▶ _Required work_
1) In the thread on finite limits, why would the first poster be satisfied with only the smaller class $tbe$ of limits? Answer in one to three sentences.
2) According to the thread on finite limits, which three things does the standard result say together imply all finite limits?
3) Please copy the thread on finite limits word for word, from "I don’t see" up to and including "doubtful to me.".

▶ _Page extract_
□ □ □ □ □
We have the standard result in usual foundations that terminal object, binary products and equalisers implies all finite limits, but in the case where we have the existence of non-finite D-finite sets, do we still get this? In particular, might it be the case that really we would like the existence of the smaller class $tbe$ of limits generated by terminal object, binary products and equalisers? For the sort of simple reasoning I’m envisaging, these are certainly all I’d want. It seems to be only theorems do we usually get given an arbitrary finite diagram of which we need to take the limit. But could these really be referring to $tbe$-limits? (Hammering the point, I know, but I’m genuinely curious.) Of course, I’ve probably just hidden the non-finite, D-finite sets in the definition of ’generated’, but can we adjust that definition so it is something along the lines of ’generated by a finite sequence involving $t$, $b$ and $e$, which is in bijection with a standard numeral’?
I don’t see anything that goes wrong with the usual proof that any finite limit is constructible from nullary and binary products and equalizers. Are you asking whether you can also construct non-finite D-finite limits? That seems doubtful to me.
□ □ □ □ □
▶ _Information shown_
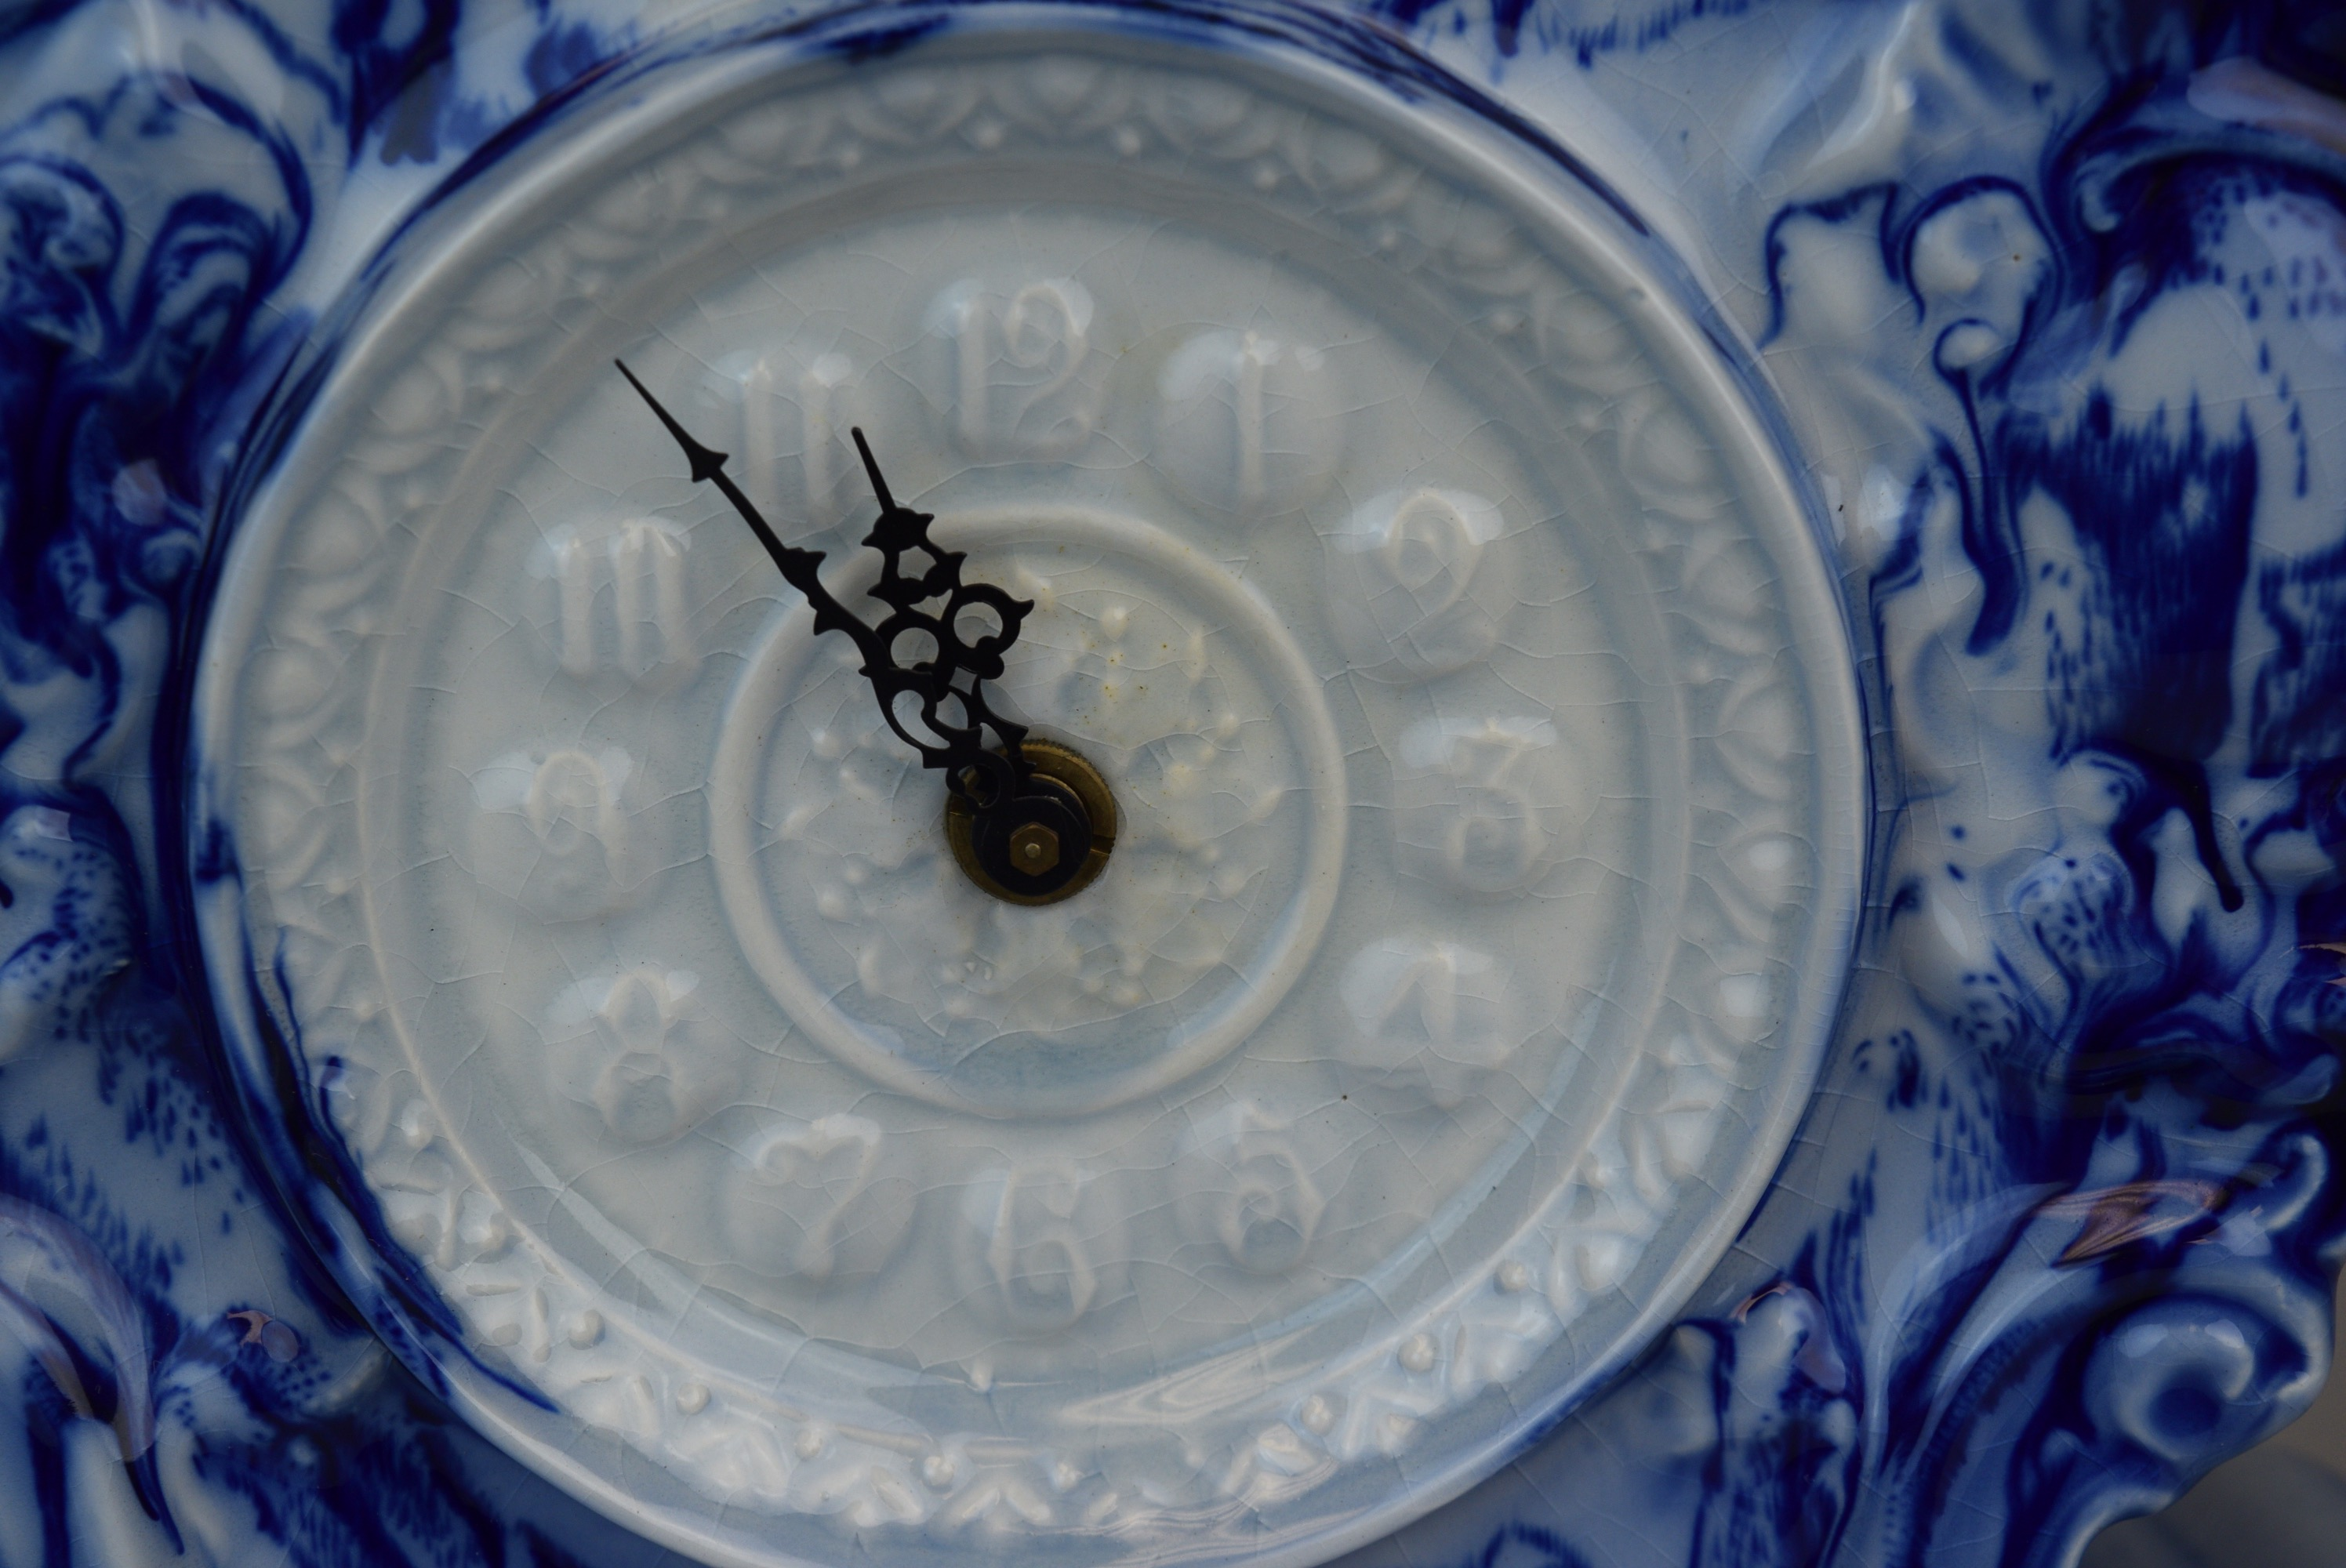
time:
□ □ □ □ □
▶ _Answers given_
1) For the simple reasoning the poster has in mind, the limits generated by a terminal object, binary products and equalisers are all they would want.

2) A terminal object, binary products and equalisers.

3)
I don’t see anything that goes wrong with the usual proof that any finite limit is constructible from nullary and binary products and equalizers. Are you asking whether you can also construct non-finite D-finite limits? That seems doubtful to me.